Hi Everyone - I'm new to this forum.  I'm launching a new open-source, DIY project for building a light-weight CNC milling machine that I designed.  It's a desktop machine using 14ga folded sheet metal linear slides with double-row guide bearings.  It uses a compact router for a spindle.  It's not a hugely stiff machine, but with the high speed spindle, the cutting loads are low, and it is pretty accurate.  I've been using it for luthier applications (carving guitar necks, bridges, fret slots, inlays, etc.), which it works well for.  I've also been volunteering as a high school mentor for the FRC robotics competition and have been cutting a lot of aluminum - mostly 1/8th" plate.  The kids find it pretty easy to use.

There are complete plans, instructions, vendor lists, etc. at lobocnc.com.  Currently, I'm reselling the set of sheet metal components at cost (made by a local shop), but there are also DXF and PDF drawings of all the sheet metal parts for anyone with access to a sheet metal shop.  It's designed for NEMA 17 stepper motors - you can use any standard driver setup, but I've also got a custom driver board I designed.  I've got my own G-code interpreter that I wrote, along with a handful of other apps - all of which can be downloaded (with source code) at no cost.

I'd love to get your feedback on this machine (and on the project in general), and hopefully start a user community.  See www.lobocnc.com, and let me know what you think.

-Jeff


----------



## davidh (Jan 29, 2013)

this might fall in line with the "everyone wants a cnc but is afraid of the learning curve" maybe.   i am very interesting in being able to do small things with my computer and have also questioned my ability to learn how to do it just my reading a "manual".  the does look like a affordable system, if im reading it right, for about a $$$$grand or so, i just might be able to carve a set of letters from my windows based system. . .  

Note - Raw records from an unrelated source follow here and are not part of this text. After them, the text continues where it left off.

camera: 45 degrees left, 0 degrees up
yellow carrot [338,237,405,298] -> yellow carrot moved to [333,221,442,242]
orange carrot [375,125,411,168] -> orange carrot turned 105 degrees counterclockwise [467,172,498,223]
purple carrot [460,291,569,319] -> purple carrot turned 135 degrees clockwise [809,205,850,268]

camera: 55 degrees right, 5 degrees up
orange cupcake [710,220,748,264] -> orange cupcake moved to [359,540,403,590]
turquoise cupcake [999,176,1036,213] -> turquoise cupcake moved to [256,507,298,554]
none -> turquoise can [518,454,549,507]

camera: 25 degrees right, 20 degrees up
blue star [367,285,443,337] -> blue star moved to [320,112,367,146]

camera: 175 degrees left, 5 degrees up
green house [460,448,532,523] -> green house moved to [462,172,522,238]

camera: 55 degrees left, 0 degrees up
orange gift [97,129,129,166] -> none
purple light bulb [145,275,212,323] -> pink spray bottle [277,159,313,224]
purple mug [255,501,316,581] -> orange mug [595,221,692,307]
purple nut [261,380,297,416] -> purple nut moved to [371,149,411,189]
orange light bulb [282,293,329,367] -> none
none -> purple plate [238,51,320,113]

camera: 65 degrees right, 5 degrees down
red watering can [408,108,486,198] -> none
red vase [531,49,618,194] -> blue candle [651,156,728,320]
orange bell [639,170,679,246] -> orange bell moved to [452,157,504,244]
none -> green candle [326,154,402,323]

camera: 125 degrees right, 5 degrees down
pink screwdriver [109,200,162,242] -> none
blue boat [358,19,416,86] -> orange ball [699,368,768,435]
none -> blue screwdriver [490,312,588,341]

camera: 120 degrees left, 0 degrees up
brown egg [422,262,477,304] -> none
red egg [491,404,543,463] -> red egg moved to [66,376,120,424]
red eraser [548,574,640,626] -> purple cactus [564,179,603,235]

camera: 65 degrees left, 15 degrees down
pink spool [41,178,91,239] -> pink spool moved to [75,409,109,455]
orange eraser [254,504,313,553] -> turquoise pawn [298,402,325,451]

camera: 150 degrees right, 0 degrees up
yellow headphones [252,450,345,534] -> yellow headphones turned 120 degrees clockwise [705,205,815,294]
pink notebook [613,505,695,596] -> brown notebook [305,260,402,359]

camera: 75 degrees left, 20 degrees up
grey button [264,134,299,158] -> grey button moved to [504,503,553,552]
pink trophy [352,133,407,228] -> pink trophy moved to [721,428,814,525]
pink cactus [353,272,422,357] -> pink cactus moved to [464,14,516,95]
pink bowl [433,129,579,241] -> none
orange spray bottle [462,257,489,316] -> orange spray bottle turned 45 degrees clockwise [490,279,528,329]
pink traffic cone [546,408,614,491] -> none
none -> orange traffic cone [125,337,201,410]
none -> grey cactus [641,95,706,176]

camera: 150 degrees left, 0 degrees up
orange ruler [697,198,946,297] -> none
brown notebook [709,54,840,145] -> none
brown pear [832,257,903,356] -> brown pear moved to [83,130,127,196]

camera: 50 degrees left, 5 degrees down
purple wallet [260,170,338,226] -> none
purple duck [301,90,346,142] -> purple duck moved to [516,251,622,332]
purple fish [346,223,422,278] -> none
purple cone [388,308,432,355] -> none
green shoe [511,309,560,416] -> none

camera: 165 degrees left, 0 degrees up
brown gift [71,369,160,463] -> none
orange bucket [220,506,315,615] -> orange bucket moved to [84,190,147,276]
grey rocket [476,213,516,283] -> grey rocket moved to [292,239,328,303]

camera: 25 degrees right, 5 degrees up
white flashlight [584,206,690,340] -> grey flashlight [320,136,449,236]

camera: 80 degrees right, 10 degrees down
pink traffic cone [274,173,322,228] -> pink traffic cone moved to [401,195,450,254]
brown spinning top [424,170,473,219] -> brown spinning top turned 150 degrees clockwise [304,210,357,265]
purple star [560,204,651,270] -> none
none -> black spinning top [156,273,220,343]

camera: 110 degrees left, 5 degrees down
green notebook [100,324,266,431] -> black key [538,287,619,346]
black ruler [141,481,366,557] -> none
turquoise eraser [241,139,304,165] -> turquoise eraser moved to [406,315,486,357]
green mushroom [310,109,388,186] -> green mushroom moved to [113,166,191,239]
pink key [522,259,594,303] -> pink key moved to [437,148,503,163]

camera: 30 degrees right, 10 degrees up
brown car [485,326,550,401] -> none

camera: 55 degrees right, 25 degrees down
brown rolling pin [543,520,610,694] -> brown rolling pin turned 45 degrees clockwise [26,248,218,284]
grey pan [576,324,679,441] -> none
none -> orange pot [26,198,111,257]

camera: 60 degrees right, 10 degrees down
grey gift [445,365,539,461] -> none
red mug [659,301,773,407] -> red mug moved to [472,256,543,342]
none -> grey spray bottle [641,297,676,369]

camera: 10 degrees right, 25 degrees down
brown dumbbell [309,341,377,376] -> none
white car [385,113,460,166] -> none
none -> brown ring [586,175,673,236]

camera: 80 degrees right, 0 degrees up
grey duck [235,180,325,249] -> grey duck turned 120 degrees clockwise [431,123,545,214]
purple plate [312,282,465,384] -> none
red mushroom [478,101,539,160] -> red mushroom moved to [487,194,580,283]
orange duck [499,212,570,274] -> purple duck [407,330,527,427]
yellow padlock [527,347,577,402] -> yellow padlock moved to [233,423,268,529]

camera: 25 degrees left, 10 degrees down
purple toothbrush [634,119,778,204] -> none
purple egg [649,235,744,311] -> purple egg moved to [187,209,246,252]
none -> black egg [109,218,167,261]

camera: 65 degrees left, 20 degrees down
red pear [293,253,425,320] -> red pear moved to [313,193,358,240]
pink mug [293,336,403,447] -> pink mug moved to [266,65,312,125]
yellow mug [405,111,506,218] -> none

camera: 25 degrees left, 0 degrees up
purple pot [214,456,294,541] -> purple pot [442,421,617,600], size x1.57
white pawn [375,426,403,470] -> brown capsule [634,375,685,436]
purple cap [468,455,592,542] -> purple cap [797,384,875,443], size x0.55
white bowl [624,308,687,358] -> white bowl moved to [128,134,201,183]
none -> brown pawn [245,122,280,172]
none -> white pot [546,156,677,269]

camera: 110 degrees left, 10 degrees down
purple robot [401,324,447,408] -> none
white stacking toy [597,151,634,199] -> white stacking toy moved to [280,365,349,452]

i'll be watching with interest, the comments of those that know about this stuff. . . . .


----------



## LoboCNC (Jan 30, 2013)

Thanks for the comments.  What I'm trying to do is create a machine that makes it really easy for someone with no CNC or electronics experience to put together a machine.  There is some sweat equity in the assembly, but nothing difficult that you would already need a full shop for.  The biggest part of the learning curve is the software chain.  The G-code interpreter/machine controller I wrote is  pretty simple to figure out (hopefully).  The trickier part is either learning to write G-code programs by hand (good for simple stuff), or else figuring out the whole CAD/CAM thing.  Fortunately, for some specific applications like engraving or Lithopanes, there are application specific programs like DeskEngrave and LoboLitho (another thing I wrote) that take you straight from design to G-code.

One thing I haven't found, though, is a really simple open/free/demo program for inlays.  I'm looking for something that will take you from a BMP or other graphics file (along with tool dia. and depth specifications) straight to G-code.  Any suggestions?

-Jeff


----------



## JohnAspinall (Jan 31, 2013)

Welcome, Jeff.
You and I have already talked, on your Google Groups board.

For others reading this, let me say that Jeff's approach, using a semi-intelligent controller to greatly reduce the real-time demands on the PC, seems like a win to me.
(This opinion is not based on any CNC-specific experience, but other experience in computers controlling servo devices.)

 - John


----------